Le prélèvement de bactéries à partir de souris mortes et leur mise en culture révèle un phénotype S (et virulent) pour toute la descendance.
Explication :
Les bactéries vivantes étaient de type R, non virulent. Griffith, suppose qu'elles ont été "transformées" par un élément provenant des bactéries tuées par la chaleur. La fréquence de la transformation et des arguments d'ordre immunologique excluent un phénomène de réversion.
A l'époque, Griffith ne peut que conclure à l'existence d'un facteur transformant or il s'agit bien d'une transformation génétique au sens actuel du terme.
Travaux de Avery, Mc Leod et Mc Carthy
En 1944, Avery, Mc Leod, Mc Carthy reprennent les travaux de Griffith avec des tests un peu plus sophistiqués. La stratégie consiste à ajouter à des bactéries R, non plus des S tuées par la chaleur mais des extraits relativement purifiés de celles-ci. Les auteurs de ce travail se tournent d'abord vers les polysaccharides de la paroi, sans aucun résultat puis vers les protéines sans plus de succès, ils n'obtiennent quelques cas de transformation qu'avec des préparations d'acides nucléiques et particulièrement d'ADN.
Autrement dit, une bactérie peut acquérir de nouveaux caractères phénotypiques, de nouvelles fonctions métaboliques (sécrétion de polysaccharides, virulence) par l'intermédiaire d'ADN provenant d'une autre bactérie.
L'importance extraordinaire de ces travaux n'a pas été reconnue pendant longtemps pour plusieurs raisons :
la structure chimique de l'ADN bien qu'alors connue de façon très incomplète, semblait trop simple pour pouvoir contenir une information aussi complexe que l'information génétique. Les protéines étaient de bien meilleures candidates.

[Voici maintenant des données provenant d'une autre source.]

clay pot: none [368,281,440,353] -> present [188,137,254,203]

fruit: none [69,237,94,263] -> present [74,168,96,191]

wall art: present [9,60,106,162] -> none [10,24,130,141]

la génétique microbienne était à ses début et l'on n'était pas certain que le passage d'un type S à un type R soit le fait de mutations, ni que l'hérédité chez les bactéries était comparable à celle alors connue chez les organismes supérieurs.
Travaux de Hershey et Chase
C'est cependant l'étude d'un bactériophage qui a convaincu le monde scientifique que la molécule d'ADN était le support de l'information transmise de générations en générations.

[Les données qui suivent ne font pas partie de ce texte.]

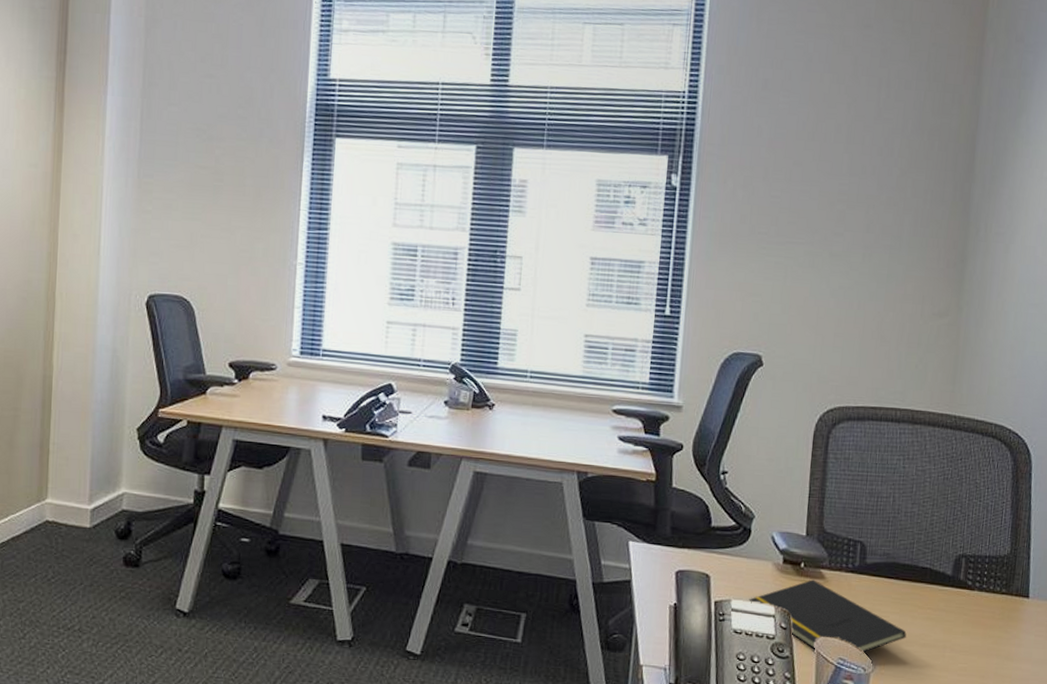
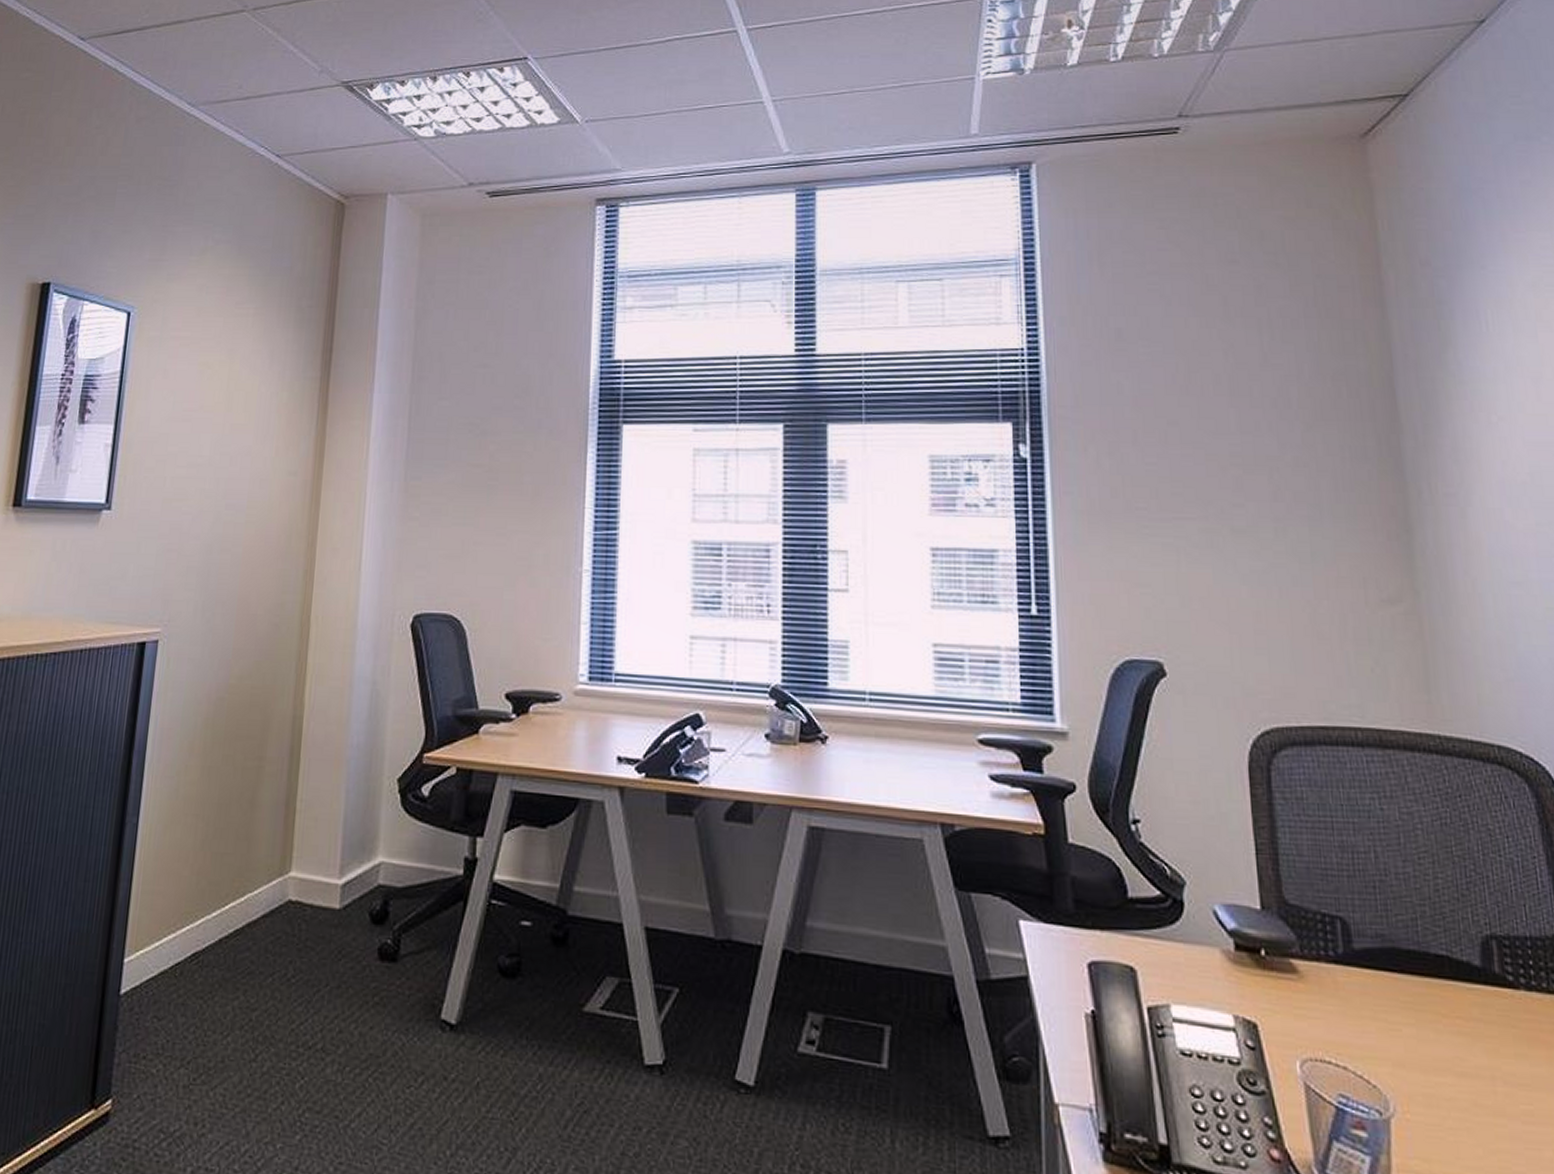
notepad: present [749,579,907,654] -> none [1195,974,1433,1088]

En 1952, Hershey et Chase étudient la reproduction du bactériophage T2 dans la bactérie
Escherichia coli (qui deviendra l'un des monstres sacrés de la génétique moderne) et emploient une technique qui va se développer rapidement : l'utilisation d'isotopes radioactifs comme traceurs, comme marqueurs permettant de suivre la destinée de macromolécules. Dans un premier temps, ils cultivent les bactéries (E. coli) sur un milieu contenant du phosphore 32 (\(^{32}P\)) et du soufre 35 (\(^{35}S\)), après un certain temps de culture, les constituants des bactéries contiennent ces marqueurs. Si on infecte des E. coli avec une suspension de phages T2, ceux-ci vont réaliser un cycle lytique en utilisant les molécules radioactives de leurs cellules hôtes.
La descendance phagique est recueillie et sert à infecter des bactéries normales. On sait que, dans la première étape de l'infection, les phages s'adsorbent sur la bactérie et injectent à l'intérieur une molécule informative. Après cette étape d'adsorption, les auteurs agitent violemment la suspension pour décrocher ce qui reste à l'extérieur des bactéries. Après centrifugation de la suspension, on obtient un culot bactérien contenant l'information phagique et un surnageant contenant la capside. Or, le culot contient le \(^{32}P\) et le surnageant le \(^{35}S\) : c'est la démonstration éclatante que l'information génétique du bactériophage, qui pénètre à l'intérieur de la bactérie est de l'ADN et que la capside protéique ne sert ... que d'emballage.